[Short exercise]: Print every line of the material below, unchanged and in the same order.

Stored records:
* * * * * * *
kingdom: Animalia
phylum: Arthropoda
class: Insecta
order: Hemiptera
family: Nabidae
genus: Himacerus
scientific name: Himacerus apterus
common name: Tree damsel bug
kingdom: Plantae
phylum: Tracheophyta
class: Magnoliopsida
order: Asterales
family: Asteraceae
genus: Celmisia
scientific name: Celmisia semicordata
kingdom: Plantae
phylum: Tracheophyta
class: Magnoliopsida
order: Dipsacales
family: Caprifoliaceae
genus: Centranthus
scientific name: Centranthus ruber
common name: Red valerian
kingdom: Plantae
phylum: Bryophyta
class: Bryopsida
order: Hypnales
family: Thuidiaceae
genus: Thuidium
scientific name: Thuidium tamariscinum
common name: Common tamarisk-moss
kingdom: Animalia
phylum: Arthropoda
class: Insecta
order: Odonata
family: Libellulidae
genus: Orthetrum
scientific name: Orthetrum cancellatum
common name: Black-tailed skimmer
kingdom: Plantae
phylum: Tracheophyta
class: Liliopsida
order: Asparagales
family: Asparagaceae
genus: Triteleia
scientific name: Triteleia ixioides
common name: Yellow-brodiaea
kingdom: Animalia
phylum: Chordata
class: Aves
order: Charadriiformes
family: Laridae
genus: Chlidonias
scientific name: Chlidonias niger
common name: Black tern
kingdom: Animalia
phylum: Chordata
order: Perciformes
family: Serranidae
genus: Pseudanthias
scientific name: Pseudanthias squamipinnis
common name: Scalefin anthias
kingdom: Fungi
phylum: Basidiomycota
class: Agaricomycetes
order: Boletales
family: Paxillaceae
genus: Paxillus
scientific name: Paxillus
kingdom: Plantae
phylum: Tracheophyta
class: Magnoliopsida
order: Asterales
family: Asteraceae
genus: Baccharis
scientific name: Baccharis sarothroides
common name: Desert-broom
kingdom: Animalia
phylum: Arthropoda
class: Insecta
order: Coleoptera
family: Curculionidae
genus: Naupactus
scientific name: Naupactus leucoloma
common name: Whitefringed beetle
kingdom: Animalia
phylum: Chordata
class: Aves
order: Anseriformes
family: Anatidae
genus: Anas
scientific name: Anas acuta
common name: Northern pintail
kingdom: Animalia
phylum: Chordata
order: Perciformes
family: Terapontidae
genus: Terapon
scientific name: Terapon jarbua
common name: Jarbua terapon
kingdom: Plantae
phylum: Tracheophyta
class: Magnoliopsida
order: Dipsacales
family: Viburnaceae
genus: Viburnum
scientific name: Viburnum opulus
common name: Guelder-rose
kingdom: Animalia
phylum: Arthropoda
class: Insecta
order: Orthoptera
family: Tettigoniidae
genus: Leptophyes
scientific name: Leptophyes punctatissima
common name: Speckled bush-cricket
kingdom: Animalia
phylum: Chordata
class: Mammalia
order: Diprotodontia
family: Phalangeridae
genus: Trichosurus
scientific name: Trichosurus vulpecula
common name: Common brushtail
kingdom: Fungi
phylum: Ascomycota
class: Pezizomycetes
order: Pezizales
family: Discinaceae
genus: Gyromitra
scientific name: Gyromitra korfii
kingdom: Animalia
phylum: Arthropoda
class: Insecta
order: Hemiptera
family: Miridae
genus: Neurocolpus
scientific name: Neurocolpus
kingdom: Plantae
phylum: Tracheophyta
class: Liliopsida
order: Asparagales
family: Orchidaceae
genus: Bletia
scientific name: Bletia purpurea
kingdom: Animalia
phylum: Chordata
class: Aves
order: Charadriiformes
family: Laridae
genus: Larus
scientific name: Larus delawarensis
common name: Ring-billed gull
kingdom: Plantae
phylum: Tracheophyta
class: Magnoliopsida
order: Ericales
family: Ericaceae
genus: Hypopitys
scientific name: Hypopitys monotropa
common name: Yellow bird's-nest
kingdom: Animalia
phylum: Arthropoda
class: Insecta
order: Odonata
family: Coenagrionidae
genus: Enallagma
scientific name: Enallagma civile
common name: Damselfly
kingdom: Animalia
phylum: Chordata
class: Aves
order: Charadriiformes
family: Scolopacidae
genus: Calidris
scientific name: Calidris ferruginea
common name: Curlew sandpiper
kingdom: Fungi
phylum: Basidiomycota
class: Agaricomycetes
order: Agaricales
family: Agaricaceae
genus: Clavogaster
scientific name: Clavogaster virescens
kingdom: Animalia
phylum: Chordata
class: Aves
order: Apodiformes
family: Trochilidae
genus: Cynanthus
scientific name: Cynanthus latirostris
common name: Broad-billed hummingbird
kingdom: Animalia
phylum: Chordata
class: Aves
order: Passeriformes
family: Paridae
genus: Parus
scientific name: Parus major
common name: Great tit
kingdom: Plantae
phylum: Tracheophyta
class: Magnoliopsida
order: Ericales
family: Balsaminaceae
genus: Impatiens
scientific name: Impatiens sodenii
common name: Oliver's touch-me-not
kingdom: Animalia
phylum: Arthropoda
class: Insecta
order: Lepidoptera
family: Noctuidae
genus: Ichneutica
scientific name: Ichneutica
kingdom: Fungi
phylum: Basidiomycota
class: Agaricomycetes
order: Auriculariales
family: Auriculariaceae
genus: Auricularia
* * * * * * *
[Task result]:
kingdom: Animalia
phylum: Arthropoda
class: Insecta
order: Hemiptera
family: Nabidae
genus: Himacerus
scientific name: Himacerus apterus
common name: Tree damsel bug
kingdom: Plantae
phylum: Tracheophyta
class: Magnoliopsida
order: Asterales
family: Asteraceae
genus: Celmisia
scientific name: Celmisia semicordata
kingdom: Plantae
phylum: Tracheophyta
class: Magnoliopsida
order: Dipsacales
family: Caprifoliaceae
genus: Centranthus
scientific name: Centranthus ruber
common name: Red valerian
kingdom: Plantae
phylum: Bryophyta
class: Bryopsida
order: Hypnales
family: Thuidiaceae
genus: Thuidium
scientific name: Thuidium tamariscinum
common name: Common tamarisk-moss
kingdom: Animalia
phylum: Arthropoda
class: Insecta
order: Odonata
family: Libellulidae
genus: Orthetrum
scientific name: Orthetrum cancellatum
common name: Black-tailed skimmer
kingdom: Plantae
phylum: Tracheophyta
class: Liliopsida
order: Asparagales
family: Asparagaceae
genus: Triteleia
scientific name: Triteleia ixioides
common name: Yellow-brodiaea
kingdom: Animalia
phylum: Chordata
class: Aves
order: Charadriiformes
family: Laridae
genus: Chlidonias
scientific name: Chlidonias niger
common name: Black tern
kingdom: Animalia
phylum: Chordata
order: Perciformes
family: Serranidae
genus: Pseudanthias
scientific name: Pseudanthias squamipinnis
common name: Scalefin anthias
kingdom: Fungi
phylum: Basidiomycota
class: Agaricomycetes
order: Boletales
family: Paxillaceae
genus: Paxillus
scientific name: Paxillus
kingdom: Plantae
phylum: Tracheophyta
class: Magnoliopsida
order: Asterales
family: Asteraceae
genus: Baccharis
scientific name: Baccharis sarothroides
common name: Desert-broom
kingdom: Animalia
phylum: Arthropoda
class: Insecta
order: Coleoptera
family: Curculionidae
genus: Naupactus
scientific name: Naupactus leucoloma
common name: Whitefringed beetle
kingdom: Animalia
phylum: Chordata
class: Aves
order: Anseriformes
family: Anatidae
genus: Anas
scientific name: Anas acuta
common name: Northern pintail
kingdom: Animalia
phylum: Chordata
order: Perciformes
family: Terapontidae
genus: Terapon
scientific name: Terapon jarbua
common name: Jarbua terapon
kingdom: Plantae
phylum: Tracheophyta
class: Magnoliopsida
order: Dipsacales
family: Viburnaceae
genus: Viburnum
scientific name: Viburnum opulus
common name: Guelder-rose
kingdom: Animalia
phylum: Arthropoda
class: Insecta
order: Orthoptera
family: Tettigoniidae
genus: Leptophyes
scientific name: Leptophyes punctatissima
common name: Speckled bush-cricket
kingdom: Animalia
phylum: Chordata
class: Mammalia
order: Diprotodontia
family: Phalangeridae
genus: Trichosurus
scientific name: Trichosurus vulpecula
common name: Common brushtail
kingdom: Fungi
phylum: Ascomycota
class: Pezizomycetes
order: Pezizales
family: Discinaceae
genus: Gyromitra
scientific name: Gyromitra korfii
kingdom: Animalia
phylum: Arthropoda
class: Insecta
order: Hemiptera
family: Miridae
genus: Neurocolpus
scientific name: Neurocolpus
kingdom: Plantae
phylum: Tracheophyta
class: Liliopsida
order: Asparagales
family: Orchidaceae
genus: Bletia
scientific name: Bletia purpurea
kingdom: Animalia
phylum: Chordata
class: Aves
order: Charadriiformes
family: Laridae
genus: Larus
scientific name: Larus delawarensis
common name: Ring-billed gull
kingdom: Plantae
phylum: Tracheophyta
class: Magnoliopsida
order: Ericales
family: Ericaceae
genus: Hypopitys
scientific name: Hypopitys monotropa
common name: Yellow bird's-nest
kingdom: Animalia
phylum: Arthropoda
class: Insecta
order: Odonata
family: Coenagrionidae
genus: Enallagma
scientific name: Enallagma civile
common name: Damselfly
kingdom: Animalia
phylum: Chordata
class: Aves
order: Charadriiformes
family: Scolopacidae
genus: Calidris
scientific name: Calidris ferruginea
common name: Curlew sandpiper
kingdom: Fungi
phylum: Basidiomycota
class: Agaricomycetes
order: Agaricales
family: Agaricaceae
genus: Clavogaster
scientific name: Clavogaster virescens
kingdom: Animalia
phylum: Chordata
class: Aves
order: Apodiformes
family: Trochilidae
genus: Cynanthus
scientific name: Cynanthus latirostris
common name: Broad-billed hummingbird
kingdom: Animalia
phylum: Chordata
class: Aves
order: Passeriformes
family: Paridae
genus: Parus
scientific name: Parus major
common name: Great tit
kingdom: Plantae
phylum: Tracheophyta
class: Magnoliopsida
order: Ericales
family: Balsaminaceae
genus: Impatiens
scientific name: Impatiens sodenii
common name: Oliver's touch-me-not
kingdom: Animalia
phylum: Arthropoda
class: Insecta
order: Lepidoptera
family: Noctuidae
genus: Ichneutica
scientific name: Ichneutica
kingdom: Fungi
phylum: Basidiomycota
class: Agaricomycetes
order: Auriculariales
family: Auriculariaceae
genus: Auricularia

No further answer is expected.